(Texte transcrit des pages)
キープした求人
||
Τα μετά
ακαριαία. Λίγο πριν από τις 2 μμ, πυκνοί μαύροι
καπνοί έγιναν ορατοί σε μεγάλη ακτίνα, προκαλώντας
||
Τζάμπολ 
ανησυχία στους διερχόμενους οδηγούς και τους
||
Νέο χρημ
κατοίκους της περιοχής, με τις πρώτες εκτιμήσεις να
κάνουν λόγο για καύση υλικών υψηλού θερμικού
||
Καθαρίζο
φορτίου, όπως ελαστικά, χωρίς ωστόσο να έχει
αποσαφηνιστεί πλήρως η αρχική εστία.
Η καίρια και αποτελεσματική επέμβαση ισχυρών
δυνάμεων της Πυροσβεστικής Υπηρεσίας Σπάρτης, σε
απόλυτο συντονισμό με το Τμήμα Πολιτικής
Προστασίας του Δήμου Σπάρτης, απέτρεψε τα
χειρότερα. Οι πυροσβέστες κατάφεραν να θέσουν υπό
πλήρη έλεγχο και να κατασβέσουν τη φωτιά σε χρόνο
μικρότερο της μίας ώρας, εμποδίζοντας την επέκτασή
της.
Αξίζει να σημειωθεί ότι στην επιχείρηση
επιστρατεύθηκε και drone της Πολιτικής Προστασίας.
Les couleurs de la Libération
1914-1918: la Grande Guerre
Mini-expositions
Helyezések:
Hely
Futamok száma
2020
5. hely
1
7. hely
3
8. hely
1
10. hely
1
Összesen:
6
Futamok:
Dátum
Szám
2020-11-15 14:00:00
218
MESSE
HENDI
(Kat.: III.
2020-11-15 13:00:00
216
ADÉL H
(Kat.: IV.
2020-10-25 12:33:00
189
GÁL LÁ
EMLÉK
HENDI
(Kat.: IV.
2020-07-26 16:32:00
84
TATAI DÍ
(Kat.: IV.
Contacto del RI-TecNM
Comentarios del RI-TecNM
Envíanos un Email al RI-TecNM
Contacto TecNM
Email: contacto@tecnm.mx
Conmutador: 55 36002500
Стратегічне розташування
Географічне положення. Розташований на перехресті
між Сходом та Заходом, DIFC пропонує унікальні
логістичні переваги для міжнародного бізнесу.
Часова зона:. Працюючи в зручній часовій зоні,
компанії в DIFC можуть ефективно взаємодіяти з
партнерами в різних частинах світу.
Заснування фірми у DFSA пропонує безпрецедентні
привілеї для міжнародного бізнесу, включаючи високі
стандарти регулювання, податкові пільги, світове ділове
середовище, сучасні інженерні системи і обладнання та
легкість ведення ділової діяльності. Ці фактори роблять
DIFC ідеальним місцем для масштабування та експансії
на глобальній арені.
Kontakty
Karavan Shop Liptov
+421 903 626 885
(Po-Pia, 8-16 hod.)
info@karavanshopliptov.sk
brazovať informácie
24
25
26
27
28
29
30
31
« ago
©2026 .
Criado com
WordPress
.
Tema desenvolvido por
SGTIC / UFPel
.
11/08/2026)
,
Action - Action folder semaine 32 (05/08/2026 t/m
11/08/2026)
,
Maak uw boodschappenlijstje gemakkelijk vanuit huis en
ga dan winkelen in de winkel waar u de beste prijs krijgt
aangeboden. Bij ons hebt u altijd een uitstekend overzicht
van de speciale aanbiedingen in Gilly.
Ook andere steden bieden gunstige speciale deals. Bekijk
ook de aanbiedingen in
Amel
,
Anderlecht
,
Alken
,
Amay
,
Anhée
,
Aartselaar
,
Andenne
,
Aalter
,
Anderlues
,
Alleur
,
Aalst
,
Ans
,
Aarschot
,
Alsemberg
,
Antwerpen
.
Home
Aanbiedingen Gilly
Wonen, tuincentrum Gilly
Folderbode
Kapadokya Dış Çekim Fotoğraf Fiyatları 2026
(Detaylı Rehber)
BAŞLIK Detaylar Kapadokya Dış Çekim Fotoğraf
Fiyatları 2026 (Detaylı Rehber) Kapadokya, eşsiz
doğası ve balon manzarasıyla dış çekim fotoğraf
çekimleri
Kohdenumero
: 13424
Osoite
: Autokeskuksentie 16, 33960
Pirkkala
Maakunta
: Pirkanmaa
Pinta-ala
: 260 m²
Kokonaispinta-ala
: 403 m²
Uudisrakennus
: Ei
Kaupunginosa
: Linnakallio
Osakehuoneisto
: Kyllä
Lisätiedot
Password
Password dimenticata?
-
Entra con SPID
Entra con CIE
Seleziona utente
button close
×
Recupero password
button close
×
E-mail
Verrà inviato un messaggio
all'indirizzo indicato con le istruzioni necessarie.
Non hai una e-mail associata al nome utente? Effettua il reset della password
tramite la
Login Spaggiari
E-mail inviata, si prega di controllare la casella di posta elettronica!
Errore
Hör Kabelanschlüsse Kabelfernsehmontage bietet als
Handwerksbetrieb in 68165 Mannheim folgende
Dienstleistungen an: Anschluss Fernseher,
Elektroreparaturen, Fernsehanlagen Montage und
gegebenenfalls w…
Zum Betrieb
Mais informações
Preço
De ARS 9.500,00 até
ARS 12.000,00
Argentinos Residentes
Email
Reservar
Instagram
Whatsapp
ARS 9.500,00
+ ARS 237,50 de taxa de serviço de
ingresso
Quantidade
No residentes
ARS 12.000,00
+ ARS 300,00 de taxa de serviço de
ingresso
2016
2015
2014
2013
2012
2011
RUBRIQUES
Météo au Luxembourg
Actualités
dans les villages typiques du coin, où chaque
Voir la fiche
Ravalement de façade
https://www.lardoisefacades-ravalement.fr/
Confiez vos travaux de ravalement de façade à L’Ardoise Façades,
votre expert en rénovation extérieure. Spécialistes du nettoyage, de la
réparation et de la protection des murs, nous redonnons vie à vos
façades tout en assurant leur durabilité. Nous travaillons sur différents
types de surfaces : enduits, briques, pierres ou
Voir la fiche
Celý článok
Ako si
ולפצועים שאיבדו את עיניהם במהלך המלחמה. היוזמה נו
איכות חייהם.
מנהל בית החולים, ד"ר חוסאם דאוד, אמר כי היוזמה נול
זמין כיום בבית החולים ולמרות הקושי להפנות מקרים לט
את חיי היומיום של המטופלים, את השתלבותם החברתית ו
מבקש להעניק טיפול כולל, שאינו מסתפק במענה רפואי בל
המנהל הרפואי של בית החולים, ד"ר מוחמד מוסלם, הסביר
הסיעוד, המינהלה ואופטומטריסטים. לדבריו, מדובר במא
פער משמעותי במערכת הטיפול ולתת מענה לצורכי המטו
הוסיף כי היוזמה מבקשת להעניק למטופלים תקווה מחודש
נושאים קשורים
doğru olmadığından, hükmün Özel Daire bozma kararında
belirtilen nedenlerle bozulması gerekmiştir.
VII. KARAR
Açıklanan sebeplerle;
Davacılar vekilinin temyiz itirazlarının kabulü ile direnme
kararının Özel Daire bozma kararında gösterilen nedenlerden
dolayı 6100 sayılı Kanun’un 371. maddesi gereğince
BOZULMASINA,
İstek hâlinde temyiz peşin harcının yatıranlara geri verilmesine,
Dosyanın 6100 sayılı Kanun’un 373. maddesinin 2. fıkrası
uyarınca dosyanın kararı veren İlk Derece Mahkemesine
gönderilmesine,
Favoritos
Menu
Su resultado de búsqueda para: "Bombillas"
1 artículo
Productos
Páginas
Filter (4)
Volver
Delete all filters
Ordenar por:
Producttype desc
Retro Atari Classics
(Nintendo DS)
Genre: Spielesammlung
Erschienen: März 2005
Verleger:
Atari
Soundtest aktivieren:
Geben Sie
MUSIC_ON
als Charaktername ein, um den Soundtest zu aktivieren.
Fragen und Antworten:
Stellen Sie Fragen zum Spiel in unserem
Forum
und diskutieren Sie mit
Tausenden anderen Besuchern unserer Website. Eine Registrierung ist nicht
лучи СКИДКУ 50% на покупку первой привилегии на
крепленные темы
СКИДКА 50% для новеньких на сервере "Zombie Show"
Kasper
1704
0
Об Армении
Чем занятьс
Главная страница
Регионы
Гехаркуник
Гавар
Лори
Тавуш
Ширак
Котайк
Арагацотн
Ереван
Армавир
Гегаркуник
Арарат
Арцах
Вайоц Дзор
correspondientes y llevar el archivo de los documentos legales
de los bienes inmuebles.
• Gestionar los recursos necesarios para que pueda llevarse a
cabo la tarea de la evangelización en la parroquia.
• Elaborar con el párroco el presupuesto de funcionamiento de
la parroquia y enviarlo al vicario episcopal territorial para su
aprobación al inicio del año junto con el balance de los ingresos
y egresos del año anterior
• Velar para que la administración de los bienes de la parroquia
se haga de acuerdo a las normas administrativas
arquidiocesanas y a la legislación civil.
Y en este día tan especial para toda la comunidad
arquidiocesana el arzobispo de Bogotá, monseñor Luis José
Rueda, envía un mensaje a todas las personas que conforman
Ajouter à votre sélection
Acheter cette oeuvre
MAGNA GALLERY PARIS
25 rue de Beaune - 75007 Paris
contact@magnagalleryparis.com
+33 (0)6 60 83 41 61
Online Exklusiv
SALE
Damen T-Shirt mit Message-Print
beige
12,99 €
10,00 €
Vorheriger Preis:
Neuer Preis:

Tâche à réaliser — Recopiez à l'identique les lignes des données, depuis le tout début jusqu'à la ligne contenant « αποσαφηνιστεί πλήρως η αρχική εστία. », celle-ci comprise.

Réponse fournie —
キープした求人
||
Τα μετά
ακαριαία. Λίγο πριν από τις 2 μμ, πυκνοί μαύροι
καπνοί έγιναν ορατοί σε μεγάλη ακτίνα, προκαλώντας
||
Τζάμπολ 
ανησυχία στους διερχόμενους οδηγούς και τους
||
Νέο χρημ
κατοίκους της περιοχής, με τις πρώτες εκτιμήσεις να
κάνουν λόγο για καύση υλικών υψηλού θερμικού
||
Καθαρίζο
φορτίου, όπως ελαστικά, χωρίς ωστόσο να έχει
αποσαφηνιστεί πλήρως η αρχική εστία.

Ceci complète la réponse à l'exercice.